MCP Server

MCP Server

Give Claude a live connection to your component registry — so it knows exactly which components exist, how to use them, and how to write math without LaTeX.

The mdx-ui MCP server plugs directly into Claude Code (or any MCP-compatible AI client). Once connected, Claude can browse your component registry, look up math symbols, convert LaTeX expressions, and generate rich MDX content that renders correctly the first time — no post-editing.


What the MCP server does

Without MCP, you paste a system prompt into every conversation and hope Claude remembers the rules. With MCP, Claude reads live data from your registry on every request:

  • Knows every component by name, with examples and when-to-use guidance
  • Calls the LaTeX transpiler before writing any formula — no guessing primitives
  • Validates MDX it generates against the output standard before giving it to you
  • Searches 200+ math symbols by concept, not by memorised component name

Setup

1. Add the MCP server to your project

Create .claude/settings.json in your project root:

{
  "mcpServers": {
    "mdx-ui": {
      "command": "pnpm",
      "args": ["dlx", "@ravikumarsurya/mdx-ui@latest", "mcp"]
    }
  }
}
npm or yarn

Replace pnpm dlx with npx or yarn dlx depending on your package manager.

2. Open the project in VS Code with Claude Code

The server starts automatically when you open a chat in Claude Code. You should see mdx-ui listed under active MCP servers in the sidebar.

3. Verify it is connected

In the Claude Code chat, type:

What components does mdx-ui have?

Claude will call list_components and return the full registry — if it does, the server is live.


Resources

Resources are loaded once at session start and stay in Claude's context.
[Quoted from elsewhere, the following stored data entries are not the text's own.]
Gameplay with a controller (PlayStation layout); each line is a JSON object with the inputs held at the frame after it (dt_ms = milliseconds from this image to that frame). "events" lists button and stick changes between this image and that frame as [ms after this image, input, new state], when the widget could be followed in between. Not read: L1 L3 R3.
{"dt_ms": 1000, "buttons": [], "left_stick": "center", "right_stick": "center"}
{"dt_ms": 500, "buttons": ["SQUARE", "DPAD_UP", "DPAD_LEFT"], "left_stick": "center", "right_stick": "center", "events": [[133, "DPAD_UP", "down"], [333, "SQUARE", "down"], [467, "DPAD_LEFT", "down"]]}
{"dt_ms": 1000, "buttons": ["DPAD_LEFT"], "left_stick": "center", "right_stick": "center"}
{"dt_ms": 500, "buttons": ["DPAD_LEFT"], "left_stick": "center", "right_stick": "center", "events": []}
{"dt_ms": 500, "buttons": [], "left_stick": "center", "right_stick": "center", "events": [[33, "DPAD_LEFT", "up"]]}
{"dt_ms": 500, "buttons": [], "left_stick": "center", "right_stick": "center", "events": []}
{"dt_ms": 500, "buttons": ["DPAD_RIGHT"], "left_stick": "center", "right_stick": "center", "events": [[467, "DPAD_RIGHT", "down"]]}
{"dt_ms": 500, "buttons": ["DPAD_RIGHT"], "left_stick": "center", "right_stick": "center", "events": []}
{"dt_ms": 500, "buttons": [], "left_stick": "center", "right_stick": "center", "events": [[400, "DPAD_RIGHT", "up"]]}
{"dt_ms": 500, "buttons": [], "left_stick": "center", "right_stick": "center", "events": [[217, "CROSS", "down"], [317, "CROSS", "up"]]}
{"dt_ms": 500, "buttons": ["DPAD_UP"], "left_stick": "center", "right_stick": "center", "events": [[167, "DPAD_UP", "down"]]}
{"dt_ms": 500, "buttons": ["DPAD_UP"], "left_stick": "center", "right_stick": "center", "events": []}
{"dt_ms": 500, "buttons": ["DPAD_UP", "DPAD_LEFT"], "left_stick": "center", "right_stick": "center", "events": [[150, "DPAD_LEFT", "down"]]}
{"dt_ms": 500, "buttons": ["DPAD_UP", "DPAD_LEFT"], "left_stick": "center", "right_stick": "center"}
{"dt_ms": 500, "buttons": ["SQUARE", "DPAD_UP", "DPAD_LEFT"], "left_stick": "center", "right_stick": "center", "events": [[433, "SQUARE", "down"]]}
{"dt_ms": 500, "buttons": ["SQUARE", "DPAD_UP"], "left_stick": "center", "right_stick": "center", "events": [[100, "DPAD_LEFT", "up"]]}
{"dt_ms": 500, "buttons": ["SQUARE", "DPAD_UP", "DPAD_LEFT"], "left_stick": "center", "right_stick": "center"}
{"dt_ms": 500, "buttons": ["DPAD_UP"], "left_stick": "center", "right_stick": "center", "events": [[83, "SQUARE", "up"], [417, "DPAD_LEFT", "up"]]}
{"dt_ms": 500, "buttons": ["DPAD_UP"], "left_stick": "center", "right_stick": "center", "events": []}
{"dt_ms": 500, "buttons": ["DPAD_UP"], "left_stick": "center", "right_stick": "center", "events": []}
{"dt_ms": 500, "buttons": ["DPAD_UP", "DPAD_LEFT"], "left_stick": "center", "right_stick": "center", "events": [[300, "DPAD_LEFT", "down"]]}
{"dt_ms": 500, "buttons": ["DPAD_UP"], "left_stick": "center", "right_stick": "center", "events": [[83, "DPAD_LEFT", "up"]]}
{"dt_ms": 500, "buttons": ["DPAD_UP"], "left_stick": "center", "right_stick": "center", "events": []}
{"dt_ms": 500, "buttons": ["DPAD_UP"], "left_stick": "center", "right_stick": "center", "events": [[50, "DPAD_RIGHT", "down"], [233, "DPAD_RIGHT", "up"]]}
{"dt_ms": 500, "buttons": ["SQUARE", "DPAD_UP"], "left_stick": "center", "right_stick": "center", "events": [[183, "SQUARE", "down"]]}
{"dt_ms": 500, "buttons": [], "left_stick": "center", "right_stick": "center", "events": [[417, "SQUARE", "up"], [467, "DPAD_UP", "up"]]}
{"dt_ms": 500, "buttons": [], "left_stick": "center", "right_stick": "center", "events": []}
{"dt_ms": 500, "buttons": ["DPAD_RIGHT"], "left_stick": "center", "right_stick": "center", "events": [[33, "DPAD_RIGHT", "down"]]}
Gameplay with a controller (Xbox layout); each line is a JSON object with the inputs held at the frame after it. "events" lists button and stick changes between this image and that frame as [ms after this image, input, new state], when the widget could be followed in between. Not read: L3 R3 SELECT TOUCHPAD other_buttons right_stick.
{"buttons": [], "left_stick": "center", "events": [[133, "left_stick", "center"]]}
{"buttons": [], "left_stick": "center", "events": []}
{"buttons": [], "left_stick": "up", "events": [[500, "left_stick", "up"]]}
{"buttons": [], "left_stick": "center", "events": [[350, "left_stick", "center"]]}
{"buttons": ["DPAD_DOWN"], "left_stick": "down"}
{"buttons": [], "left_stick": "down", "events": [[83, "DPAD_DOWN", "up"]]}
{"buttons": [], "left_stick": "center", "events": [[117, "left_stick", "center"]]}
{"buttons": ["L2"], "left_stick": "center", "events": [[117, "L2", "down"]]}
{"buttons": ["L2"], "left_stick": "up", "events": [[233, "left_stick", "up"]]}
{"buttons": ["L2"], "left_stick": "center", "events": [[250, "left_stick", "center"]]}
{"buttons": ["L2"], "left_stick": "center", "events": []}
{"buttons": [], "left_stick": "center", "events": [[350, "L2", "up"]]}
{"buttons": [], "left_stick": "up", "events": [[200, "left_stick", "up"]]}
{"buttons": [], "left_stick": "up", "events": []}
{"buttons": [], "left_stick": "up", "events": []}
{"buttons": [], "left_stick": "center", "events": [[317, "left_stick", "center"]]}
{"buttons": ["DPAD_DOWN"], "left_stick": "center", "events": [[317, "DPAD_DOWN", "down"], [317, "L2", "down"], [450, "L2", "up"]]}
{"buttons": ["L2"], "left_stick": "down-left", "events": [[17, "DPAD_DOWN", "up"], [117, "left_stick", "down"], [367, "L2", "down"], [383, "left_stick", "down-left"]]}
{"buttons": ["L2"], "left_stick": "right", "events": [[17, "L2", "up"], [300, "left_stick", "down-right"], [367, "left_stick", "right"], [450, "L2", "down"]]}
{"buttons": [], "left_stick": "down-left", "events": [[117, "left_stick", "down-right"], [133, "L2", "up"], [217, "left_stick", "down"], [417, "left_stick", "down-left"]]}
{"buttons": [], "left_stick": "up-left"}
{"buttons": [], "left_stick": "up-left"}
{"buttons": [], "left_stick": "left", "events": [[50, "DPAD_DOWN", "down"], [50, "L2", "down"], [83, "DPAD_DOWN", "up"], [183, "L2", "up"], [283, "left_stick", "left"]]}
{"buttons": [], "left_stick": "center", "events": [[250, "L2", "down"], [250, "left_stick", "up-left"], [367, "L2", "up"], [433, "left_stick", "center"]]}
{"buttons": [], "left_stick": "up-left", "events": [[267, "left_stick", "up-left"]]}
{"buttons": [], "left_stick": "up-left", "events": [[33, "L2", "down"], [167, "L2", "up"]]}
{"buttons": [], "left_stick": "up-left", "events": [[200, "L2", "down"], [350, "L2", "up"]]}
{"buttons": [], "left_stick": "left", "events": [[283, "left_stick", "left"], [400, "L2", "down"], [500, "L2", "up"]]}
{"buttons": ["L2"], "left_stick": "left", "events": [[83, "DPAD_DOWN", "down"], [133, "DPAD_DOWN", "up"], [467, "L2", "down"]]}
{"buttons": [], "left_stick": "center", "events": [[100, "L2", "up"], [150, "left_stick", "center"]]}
ResourceURIWhat it contains
Output standardregistry://output-standardFull writing rules — structure, math, component syntax
Component registryregistry://componentsEvery component with description, examples, when-to-use
Symbol mapregistry://symbol-map200+ math symbols: LaTeX → primitive component mapping

Claude reads these automatically. You do not need to paste system prompts.


Tools

Claude calls these during content generation. You can also ask Claude to call any of them directly.

Component tools

ToolWhat it does
list_componentsReturns all registered components
get_componentFull detail for one component — example, props, dependencies
search_componentsFuzzy search by name or description
check_component_existsQuick boolean — is this component name valid?
get_output_standardReturns the full writing standard
validate_mdxChecks MDX content for violations — flags unknown components or KaTeX usage

Math tools

ToolWhat it does
search_symbolsFind the right primitive for any concept or symbol
list_symbol_categoriesLists all 20+ math categories (greek, calculus, geometry…)
get_symbol_cheatsheetFull component list for a category
convert_latexConverts any LaTeX expression to primitive JSX deterministically
convert_mdx_mathFixes a whole MDX string — replaces all $…$ and $$…$$ with primitives
parse_solutionConverts a plain-text worked solution to <Solution><SolutionStep> MDX

Meta

ToolWhat it does
get_registry_versionReturns the current CLI version

Prompts

Two built-in prompts scaffold common content types:

PromptWhen to use
generate_contentStart a full lesson page — headings, sections, examples
write_math_contentMath-heavy content — enforces primitives-only output

Invoke them from the Claude Code slash command or by asking Claude directly.


How Claude generates math

The primitive system means there is no LaTeX engine at runtime. Every formula is a tree of React components. Claude uses three tools to get this right:

Search for the symbol

search_symbols("integral fourier transform")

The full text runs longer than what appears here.